Consegna a:
Secondo il brano selezionato su Zlatan Ibrahimovic, quale coppa non ha mai vinto?

Brano selezionato:
<<<<

Zlatan Ibrahimovic non è più il calciatore che è entrato a gamba tesa nel calcio mondiale e nella Serie A. C’è più niente di quel giocatore se non un nome stampato sul retro di una maglietta. Non c’è in campo, dove la sua abilità di essere un centro gravitazionale che si muoveva per tutto l’arco offensivo e accentrava su di sé tutte le attenzioni e le energie nervose avversarie, s’è parecchio affievolita; non c’è fuori dal campo, dove le sue simpatie potevano stravolgere ciò che un calciatore era stato sino a quel momento. Non tutto è sparito. Tutto però si è evoluto, è diventato più complicato e di difficile lettura.

  

Zlatan Ibrahimovic in campo si è trasformato in perno. I suoi movimenti si sono ristretti, così come i campi gravitazionali, ma riesce in ogni modo a determinare, con la sua presenza, gli spazi. Ma per riuscire in questo deve essere in perfetto stato di forma, e ormai è sempre più raro.

  

Ed è perno anche fuori dal campo. Anche se gli anni e le esperienze lo hanno fatto diventare più lo zio saggio, quello che sa leggere le cose della vita e darti l’indicazione più adeguata, che il leader magnetico capace di cambiare le sorti dei compagni. La sua zlatanizzazione del calcio non ha creato figli, forse è anzi fallita nel claudicare di questo ultimo Milan di Stefano Pioli. Eppure non è stata inutile. Qualcosa si sta muovendo nonostante le difficoltà. Theo Hernandez era arrivato bullo ed è diventato giocatore; Davide Calabria era un timido, si è fatto capo; Sandro Tonali era un ragazzino che faceva fatica a capire di essere davvero al Milan, tutto eccitato com’era di vivere il suo sogno, ora mena e cuce in mezzo al campo. Certo è mancato il grande colpo, staccare Rafael Leao dal suo meraviglioso mondo immaginario e farlo vivere stabilmente sul campo di gioco. Sembra impossibile, ma non è detto che non ci riesca.

 

E poi c'è ancora una Champions League (coppa che non ha mai vinto) da terminare il più avanti possibile.

>>>>

Righe fornite:
<<<<

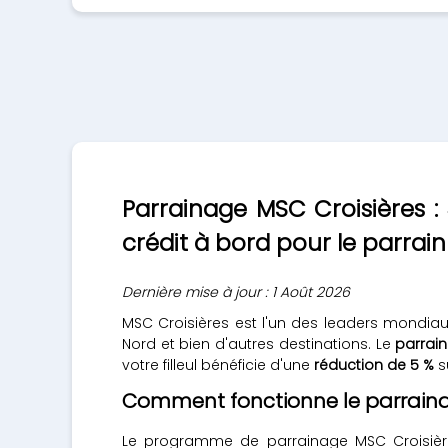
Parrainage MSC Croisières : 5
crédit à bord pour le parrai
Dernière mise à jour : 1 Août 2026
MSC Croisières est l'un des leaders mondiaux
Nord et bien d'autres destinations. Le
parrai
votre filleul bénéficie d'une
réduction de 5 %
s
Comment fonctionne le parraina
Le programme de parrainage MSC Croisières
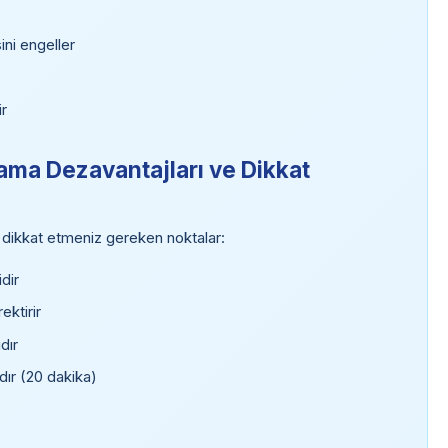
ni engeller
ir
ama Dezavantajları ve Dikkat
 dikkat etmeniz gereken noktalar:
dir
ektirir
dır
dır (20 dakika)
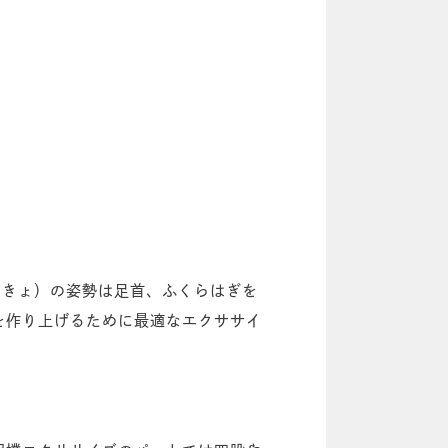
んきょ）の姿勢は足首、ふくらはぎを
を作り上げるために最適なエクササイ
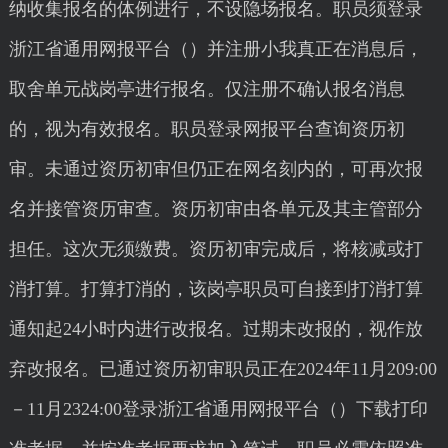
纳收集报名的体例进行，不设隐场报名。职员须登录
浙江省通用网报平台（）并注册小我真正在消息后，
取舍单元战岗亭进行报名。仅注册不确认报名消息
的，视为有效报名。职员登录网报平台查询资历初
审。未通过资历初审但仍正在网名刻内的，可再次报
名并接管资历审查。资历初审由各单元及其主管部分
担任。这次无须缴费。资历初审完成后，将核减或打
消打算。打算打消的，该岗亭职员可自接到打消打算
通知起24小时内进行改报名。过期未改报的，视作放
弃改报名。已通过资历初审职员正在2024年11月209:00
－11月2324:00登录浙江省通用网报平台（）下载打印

>>>>

Consegna b:
Trascrivi alla lettera le righe fornite, cominciando da quella che contiene "ni engeller" e proseguendo fino all'ultima delle righe fornite, entrambe incluse. Lascia fuori le immagini.

Risposta a:
La Champions League.

Risposta b:
ni engeller
ir
ama Dezavantajları ve Dikkat
 dikkat etmeniz gereken noktalar:
dir
ektirir
dır
dır (20 dakika)
んきょ）の姿勢は足首、ふくらはぎを
を作り上げるために最適なエクササイ
纳收集报名的体例进行，不设隐场报名。职员须登录
浙江省通用网报平台（）并注册小我真正在消息后，
取舍单元战岗亭进行报名。仅注册不确认报名消息
的，视为有效报名。职员登录网报平台查询资历初
审。未通过资历初审但仍正在网名刻内的，可再次报
名并接管资历审查。资历初审由各单元及其主管部分
担任。这次无须缴费。资历初审完成后，将核减或打
消打算。打算打消的，该岗亭职员可自接到打消打算
通知起24小时内进行改报名。过期未改报的，视作放
弃改报名。已通过资历初审职员正在2024年11月209:00
－11月2324:00登录浙江省通用网报平台（）下载打印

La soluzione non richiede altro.